• **What the exercise asks**
State how many lines in the items below contain the word "greater", matching case exactly, and reply with that number alone.

+ + +

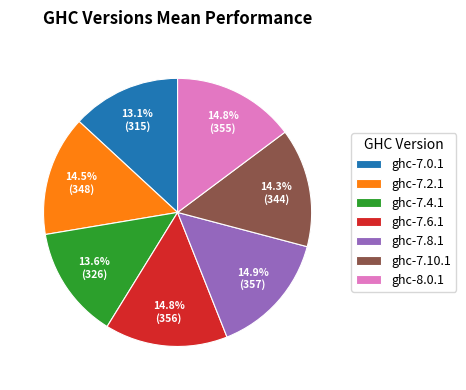

What is the ratio of the value at ghc-7.6.1 to the value at ghc-7.2.1?

1.0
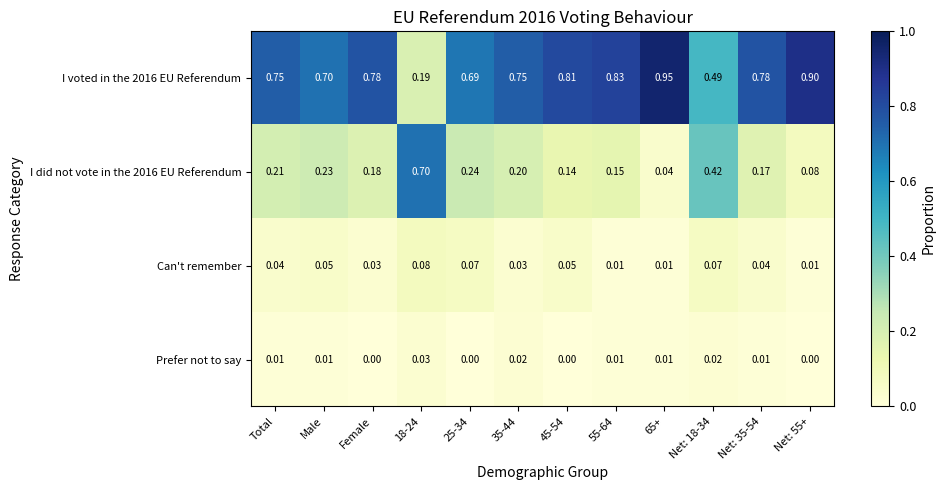

Is the value of I voted in the 2016 EU Referendum at 65+ greater than the value of Prefer not to say at Female?

Yes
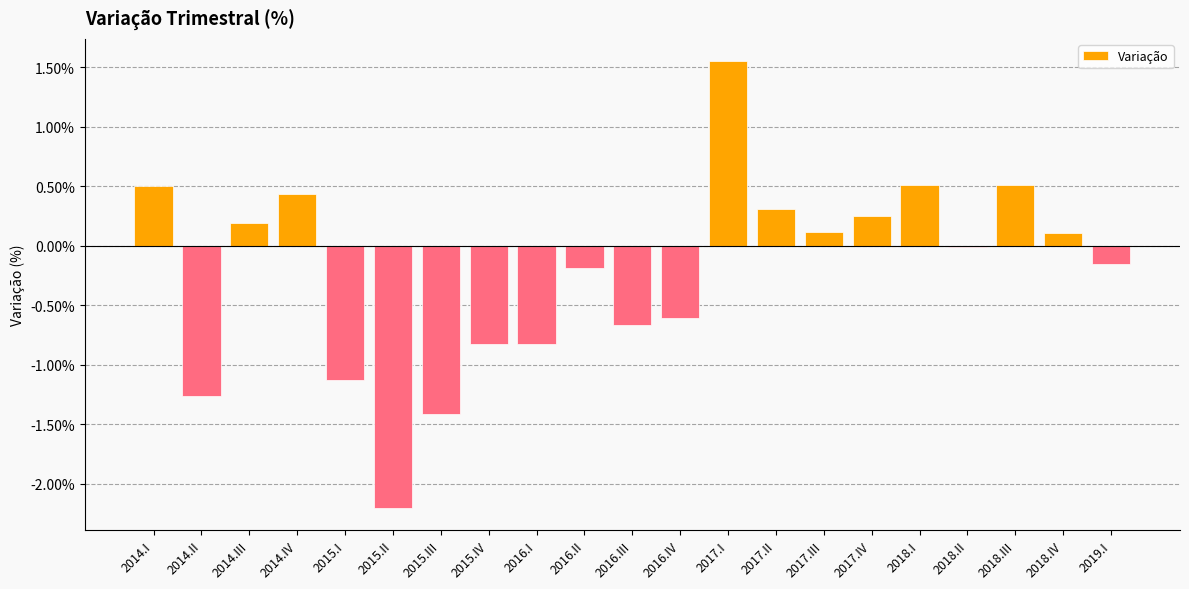

Are the bars horizontal?

No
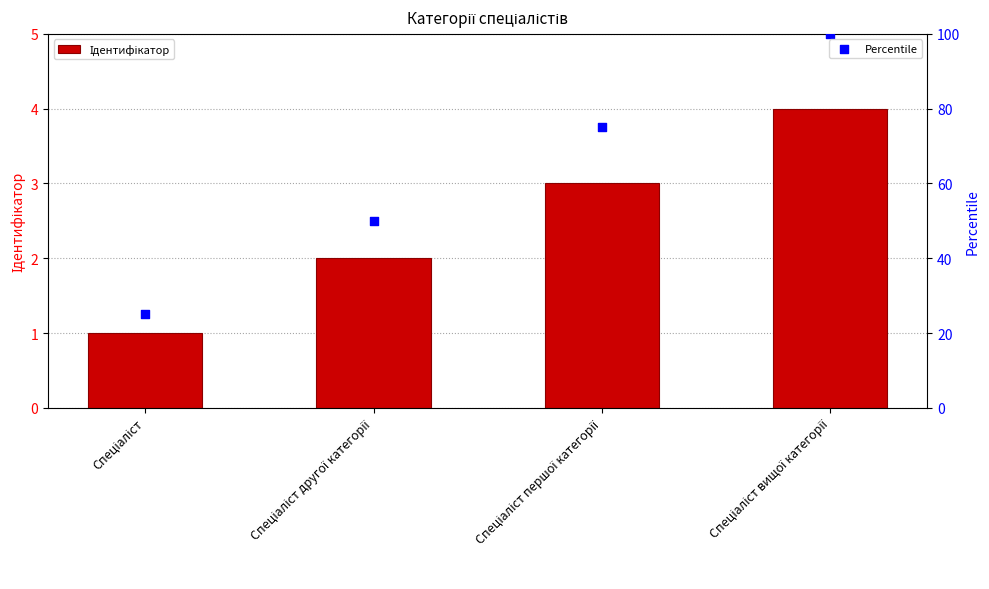

Is the value of Percentile at Спеціаліст greater than the value of Ідентифікатор at Спеціаліст другої категорії?

Yes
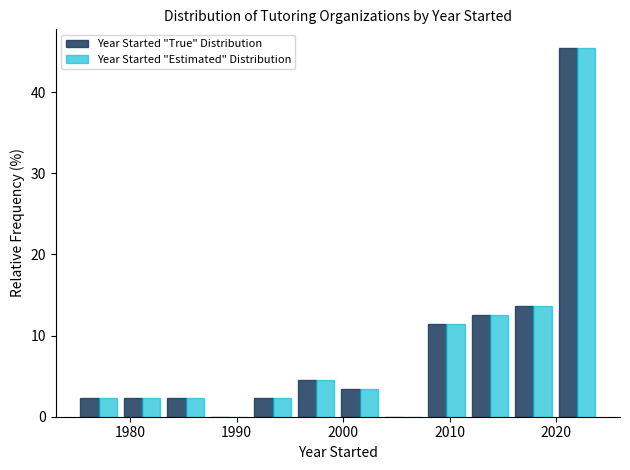

Reading left to right, list every range on the x-axis with the height of the bar of each series over it. Neither the bar edges nor the heights are printed on the chart, so give them approximately, as read against the axes.

1975 to 1979: Year Started "True" Distribution=2	Year Started "Estimated" Distribution=2
1979 to 1983: Year Started "True" Distribution=2	Year Started "Estimated" Distribution=2
1983 to 1987: Year Started "True" Distribution=2	Year Started "Estimated" Distribution=2
1987 to 1991: Year Started "True" Distribution=0	Year Started "Estimated" Distribution=0
1991 to 1995: Year Started "True" Distribution=2	Year Started "Estimated" Distribution=2
1995 to 2000: Year Started "True" Distribution=5	Year Started "Estimated" Distribution=5
2000 to 2004: Year Started "True" Distribution=3	Year Started "Estimated" Distribution=3
2004 to 2008: Year Started "True" Distribution=0	Year Started "Estimated" Distribution=0
2008 to 2012: Year Started "True" Distribution=11	Year Started "Estimated" Distribution=11
2012 to 2016: Year Started "True" Distribution=13	Year Started "Estimated" Distribution=13
2016 to 2020: Year Started "True" Distribution=14	Year Started "Estimated" Distribution=14
2020 to 2024: Year Started "True" Distribution=45	Year Started "Estimated" Distribution=45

+ + +

• **Solution**
2